* _Directive_
Reproduce every line of text in the data below verbatim, omitting the pictures from your output.

* _Text extractions at the page level_
######

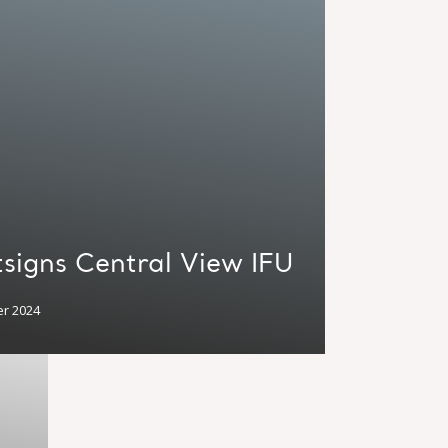
signs Central View IFU
r 2024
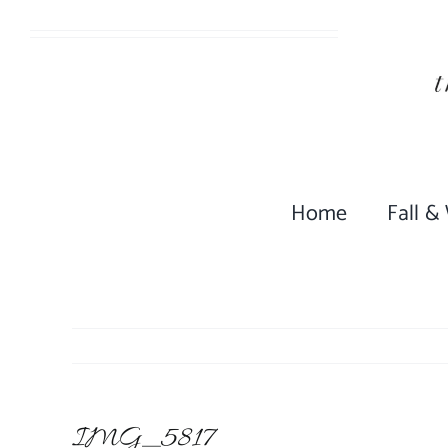
Skip
to
content
Home
Fall &
IMG_5817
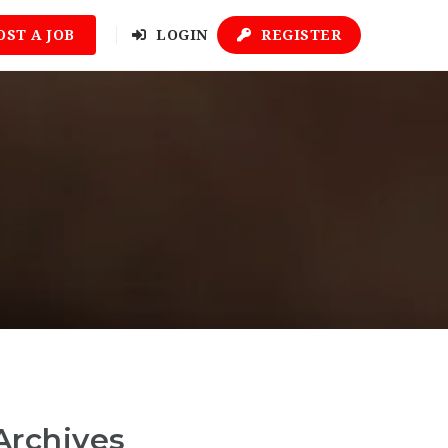
OST A JOB
LOGIN
REGISTER
Archives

######

* _Expected answer_
signs Central View IFU
r 2024
Skip
to
content
Home
Fall &
IMG_5817
OST A JOB
LOGIN
REGISTER
Archives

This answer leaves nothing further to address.